AVAILABLE RECORDS
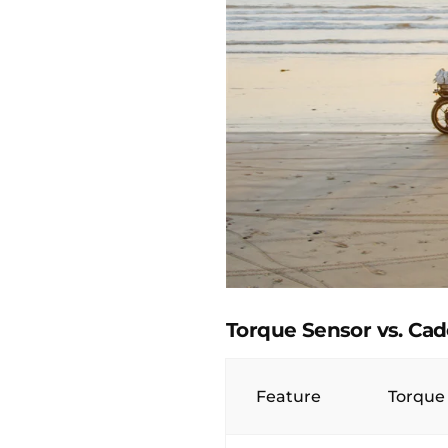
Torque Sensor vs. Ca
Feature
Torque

* * *

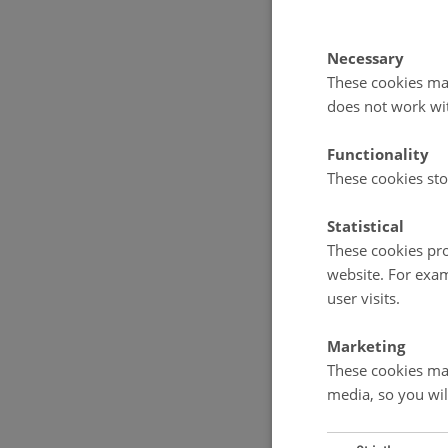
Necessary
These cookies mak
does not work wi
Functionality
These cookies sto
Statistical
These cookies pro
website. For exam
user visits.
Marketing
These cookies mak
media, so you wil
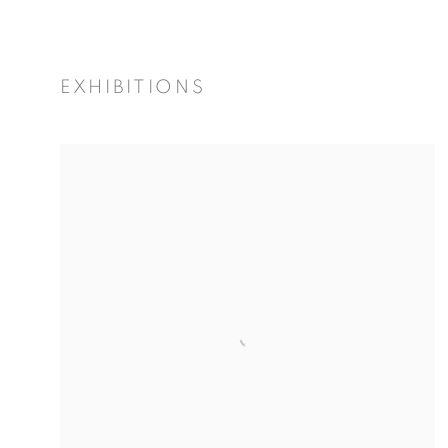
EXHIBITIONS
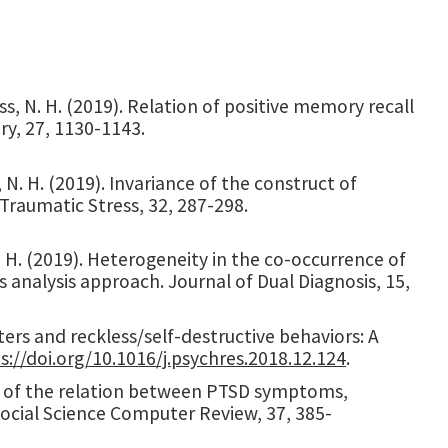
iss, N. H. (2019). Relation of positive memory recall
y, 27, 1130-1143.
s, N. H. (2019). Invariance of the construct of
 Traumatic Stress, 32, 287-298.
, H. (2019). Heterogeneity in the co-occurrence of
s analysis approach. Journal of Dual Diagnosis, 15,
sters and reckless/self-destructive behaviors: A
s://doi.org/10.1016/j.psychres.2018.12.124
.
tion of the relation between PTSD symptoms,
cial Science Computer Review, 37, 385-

GOAL OF THE EXERCISE
Only one part of the material above is to be transcribed, namely the lines starting with the line that has "y, 27, 1130-1143." and going on through the line that has "cial Science Computer", exactly as they stand.

COMPLETED TASK
y, 27, 1130-1143.
s, N. H. (2019). Invariance of the construct of
 Traumatic Stress, 32, 287-298.
, H. (2019). Heterogeneity in the co-occurrence of
s analysis approach. Journal of Dual Diagnosis, 15,
sters and reckless/self-destructive behaviors: A
s://doi.org/10.1016/j.psychres.2018.12.124
.
tion of the relation between PTSD symptoms,
cial Science Computer Review, 37, 385-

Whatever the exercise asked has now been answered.